- Born: January 1, 1959 (age 67) Provincetown, Massachusetts, U.S.
- Education: Harvard University (BA) Accademia di Belle Arti di Firenze
- Occupations: Sculptor; artist; educator;
- Parent(s): Salvatore Del Deo Josephine Couch Del Deo

= Romolo Del Deo =

American artist and teacher (born 1959)

Romolo Del Deo (born January 1, 1959) is an American sculptor, artist, and teacher. Best known for his bronze sculptures that put a “contemporary spin on the classical,” Del Deo’s art primarily explores two aesthetic themes: the debris that washes up on the shores of his native Provincetown, MA, and the archeological ruins of Italy. Del Deo is founder of the “Long Art” movement, and his work attends to the contemporary crisis surrounding sustainability and production while expressing, through touchstones in the mythological and classical, “the eternal.”

== Early life ==
Del Deo was born on January 1, 1959, in Provincetown, Massachusetts to Italian-American painter Salvatore Del Deo and American writer and historian Josephine Couch Del Deo, who co-founded the Fine Arts Work Center. In his youth he studied in the studio of his father and with sculptor Joyce Johnson. At 18 he travelled to Pietrasanta, Italy, where he apprenticed in stone carving and bronze casting. He returned to the US to earn a BA from Harvard University in 1982. While he was an undergraduate, he was the studio manager for Harvard’s Professor of Sculpture, Dimitri Hadzi. Del Deo studied abroad at the Academy of Fine Arts in Florence and prepared his honors thesis on polychromatic sculpture during his time there.

== Career ==
Since 1982, he has been exhibiting professionally in the U.S. and internationally. Following his graduation from Harvard University, Del Deo joined the Visual and Environmental Studies department and became an Artist-in-Residence Associate at Adams House, Harvard University. In the 1980’s he began exhibiting at the Ethan Cohen Gallery Art Waves in the Soho neighbourhood in New York City, and in the 1990’s he exhibited at Bridgewater/Lustberg Gallery in Soho and Kouros Gallery in Midtown. In 2000, he won the Harvard University President’s Award for Contribution to the Arts. His monumental bronze sculpture, “Creation Doors,” (2000) was displayed at the Church of the Transfiguration in Orleans, Massachusetts. Commencing in 2012, work is in progress for him to sculpt a monumental Provincetown Fishermen’s Memorial, and in 2013 he unveiled a scale model of the planned tribute. In 2015, he established the Studio Romolo Atelier, a studio school for sculpture where he serves as director. The school offers art workshops and retreats and has hosted sculpture courses in Pietrasanta, Italy. In 2016, he exhibited at the first annual International Open Art Code at Palazzo Franchetti in Venice, Italy. In June 2018, he presented a Tedx Provincetown talk titled “ReNaturing Light,” on the benefits of natural light for creativity and well-being. He is a founding member on the board of directors of the Newport News Public Art Foundation and monumental sculpture Melpomene is also featured in the collection. His work has recently been featured in the Provincetown Monument Museum exhibit, “Creating a Difference,” and he represented the United States at the 2019 St. Petersburg, Russia VIII International Cultural Forum. In 2019, he delivered a public talk called “Art on the edge: about money, technology and creativity” at the Business Platform of the VIII St. Petersburg International Cultural Forum.
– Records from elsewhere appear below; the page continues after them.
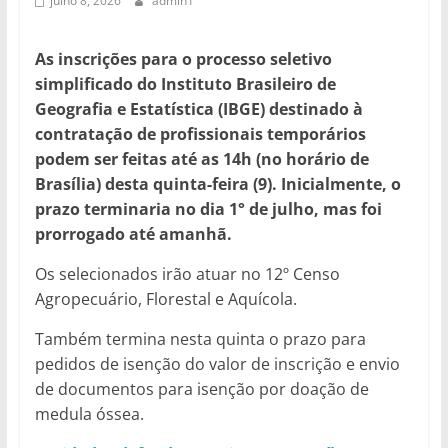
julho 8, 2026
admin1
As inscrições para o processo seletivo
simplificado do Instituto Brasileiro de
Geografia e Estatística (IBGE) destinado à
contratação de profissionais temporários
podem ser feitas até as 14h (no horário de
Brasília) desta quinta-feira (9). Inicialmente, o
prazo terminaria no dia 1° de julho, mas foi
prorrogado até amanhã.
Os selecionados irão atuar no 12º Censo
Agropecuário, Florestal e Aquícola.
Também termina nesta quinta o prazo para
pedidos de isenção do valor de inscrição e envio
de documentos para isenção por doação de
medula óssea.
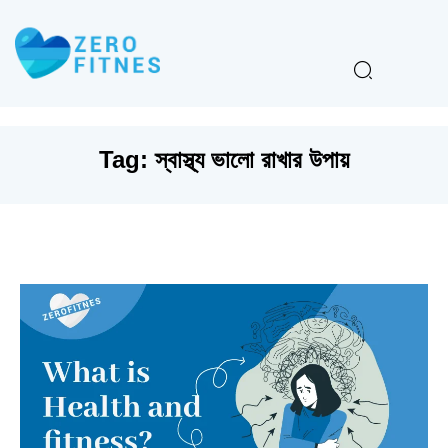
Tag:
স্বাস্থ্য ভালো রাখার উপায়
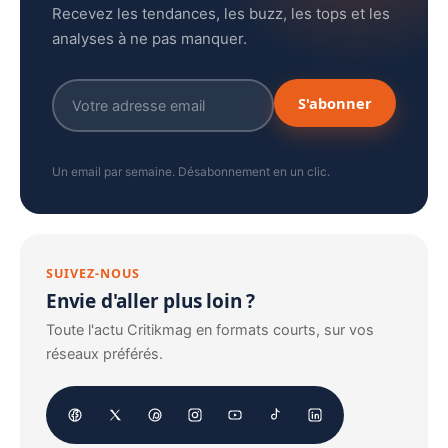
Recevez les tendances, les buzz, les tops et les
analyses à ne pas manquer.
S'abonner
Un email par semaine. Désabonnement en un clic.
SUIVEZ-NOUS
Envie d'aller plus loin ?
Toute l'actu Critikmag en formats courts, sur vos
réseaux préférés.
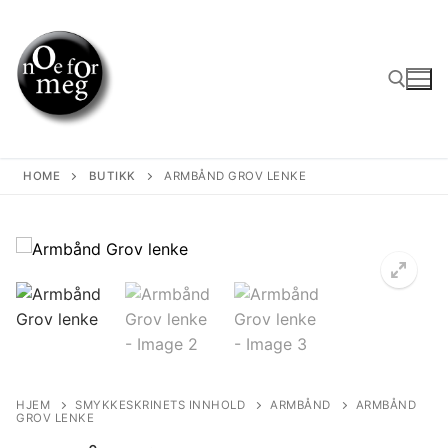
Skip
to
content
Search for:
HOME
BUTIKK
ARMBÅND GROV LENKE
HJEM
SMYKKESKRINETS INNHOLD
ARMBÅND
ARMBÅND
GROV LENKE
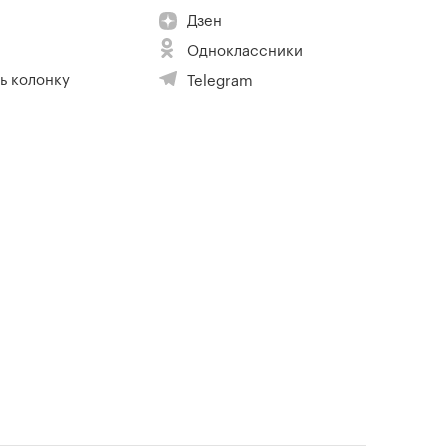
Дзен
Одноклассники
ь колонку
Telegram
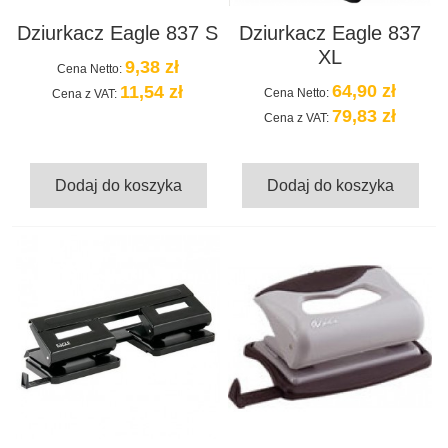
Dziurkacz Eagle 837 S
Dziurkacz Eagle 837
XL
9,38 zł
Cena Netto:
64,90 zł
11,54 zł
Cena Netto:
Cena z VAT:
79,83 zł
Cena z VAT:
Dodaj do koszyka
Dodaj do koszyka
In 2020, he co-founded the Del Deo Foundation for the Arts, a non-profit organization dedicated to supporting the arts. The MISP (Museum of 20th & 21st Century Art in St. Petersburg, Russia) featured his work in the international survey exhibition, “The Looking Glass and Behind It,” in 2020. In January 2021, he delivered a lecture titled “Crossing Fates: Patronage through the eyes of creators” for the Sheremetevsky Palace of the St. Petersburg State Museum of Theater and Musical Art. He curated an exhibition, “Figuratively Provincetown,” for Boston’s LaMontagne Gallery in 2021 His exhibition, “The Tree of Life Which Is Ours” will be featured in the Venice Art Biennial from April 2022 through November 2022.

== Recognition ==
Honors he has received include George Sugarman Foundation, the Henry Moore Foundation, the New York Foundation for the Arts, the Gottlieb Foundation, and the Provincetown Art Association and Museum 2nd Annual National Award. As a winner of the Lorenzo il Magnicio medal, Romolo Del Deo was the sole representative of the United States at the 2017 G7 of Culture exhibition in Florence, Italy.